Extraction efficiency and matrix effect for each analyte and internal standard were assessed through the preparation of three sets of samples, as outlined by Matuszewski et al.[42] Set 1 included unextracted standards reconstituted in mobile phase A; set 2 was extracted negative meconium samples with QC and internal standard solutions added after extraction during reconstitution; and set 3 was fortified meconium samples with QC and internal standard solutions added before extraction prior to homogenization. Each set had five replicates at four QC concentration levels: low, medium, and highs for the 10 and 1 µL injection methods. Extraction efficiency was calculated as the ratio of the average peak area in set 3 to set 2, expressed as a percentage. Matrix effect was defined as the percentage ratio of the average peak areas for set 2 and set 1.
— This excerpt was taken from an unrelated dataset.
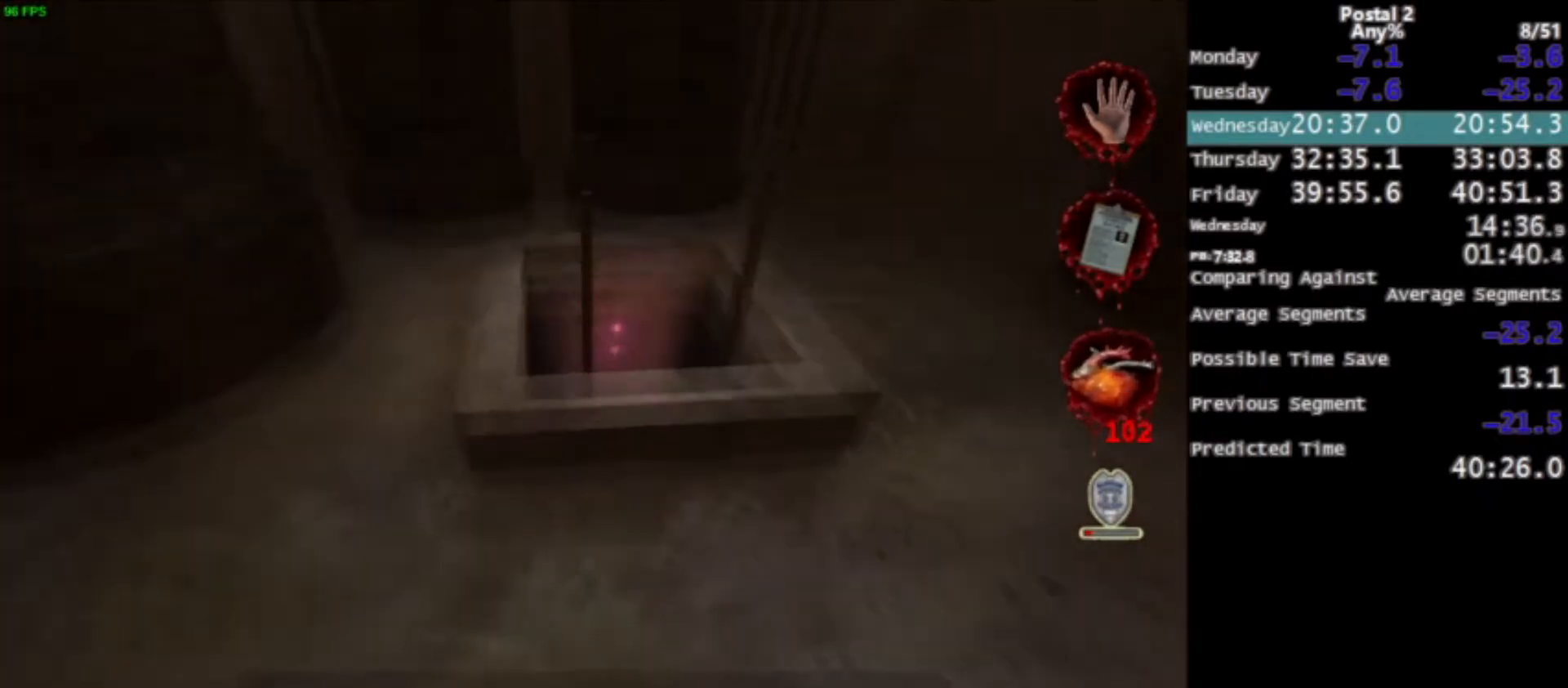
{"keys": [], "mouse": [], "events": [[100, "space", "down"], [100, "w", "up"], [201, "space", "up"], [434, "c", "down"], [468, "c", "up"]]}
Stability of extracted QC samples under 15°C autosampler storage was evaluated at low and high QC concentrations for each injection method. Each QC sample was injected every 3 hours, up to 78 hours. The % CV of the peak area of each analyte and internal standard was calculated for each QC sample. Analyte stability in unprocessed meconium samples was also evaluated after three freeze-thaw cycles with 5 replicates at low and high QC concentrations using the 10 µL injection method. Each cycle consisted of freezing at −80°C for a minimum of 24 hours, then thawing unassisted at room temperature. The freeze-thaw stability was calculated as the ratio of the average concentration of freeze-thawed QC samples and freshly prepared QC samples, expressed as a percentage.

Results and Discussion

While electrospray and APCI ionization were evaluated for each analyte, APCI was selected on the basis of less matrix effect. Monitoring two MRM transitions per analyte adheres to the Commission of European Communities (EC) identification criteria requiring a minimum of three identification points (IP). Under these guidelines, the LC-MSn precursor ion has a value of 1.0 IP and each LC-MSn transition product earns 1.5 IP, resulting in a total of 4.0 IP.[45] Mass spectrometric conditions for each MRM transition, such as collision energy, were individually optimized. Selection of the quantifier and qualifier transitions was based on transitions from the molecular ion to the most and second-most predominant fragment ions, respectively. For NOREPH, HMA and MDA, selection of the quantifier and qualifier transitions was reversed; the second-most predominant fragment ion was chosen for quantification since the most predominant fragment corresponded to the loss of water. The MAMP quantification transition also was based on the second-most abundant fragment ion, as this transition had a lower level of background noise in blank meconium samples.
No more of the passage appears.